- Dataset items
=-=-=

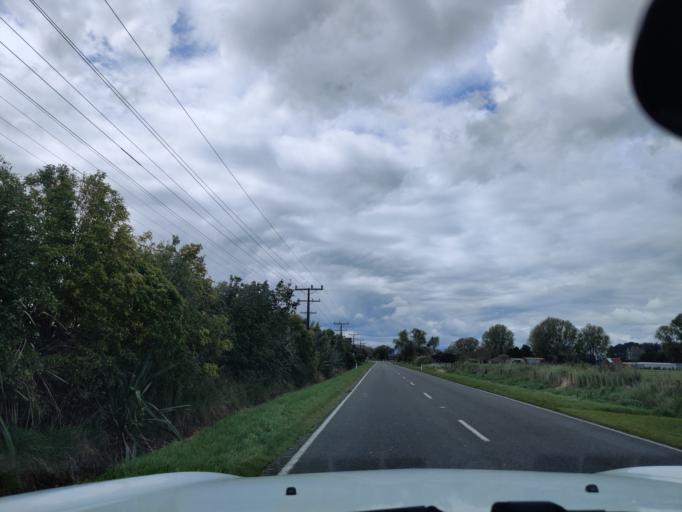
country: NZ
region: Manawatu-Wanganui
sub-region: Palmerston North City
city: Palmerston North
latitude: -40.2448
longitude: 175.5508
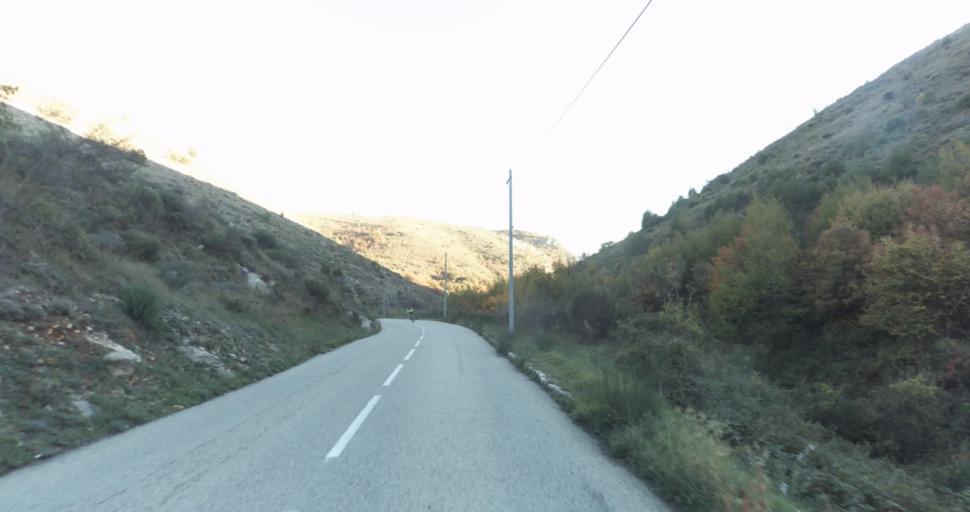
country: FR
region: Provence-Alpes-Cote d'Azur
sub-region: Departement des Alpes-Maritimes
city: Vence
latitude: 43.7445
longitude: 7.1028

=-=-=

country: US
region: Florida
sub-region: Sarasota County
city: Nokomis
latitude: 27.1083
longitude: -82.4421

=-=-=

- JOB
Reproduce the listing above, beginning with the line containing "country: NZ" and continuing through the line containing "longitude: 7.1028". Leave the pictures out of your answer.

- SOLUTION TO THIS EXERCISE
country: NZ
region: Manawatu-Wanganui
sub-region: Palmerston North City
city: Palmerston North
latitude: -40.2448
longitude: 175.5508
country: FR
region: Provence-Alpes-Cote d'Azur
sub-region: Departement des Alpes-Maritimes
city: Vence
latitude: 43.7445
longitude: 7.1028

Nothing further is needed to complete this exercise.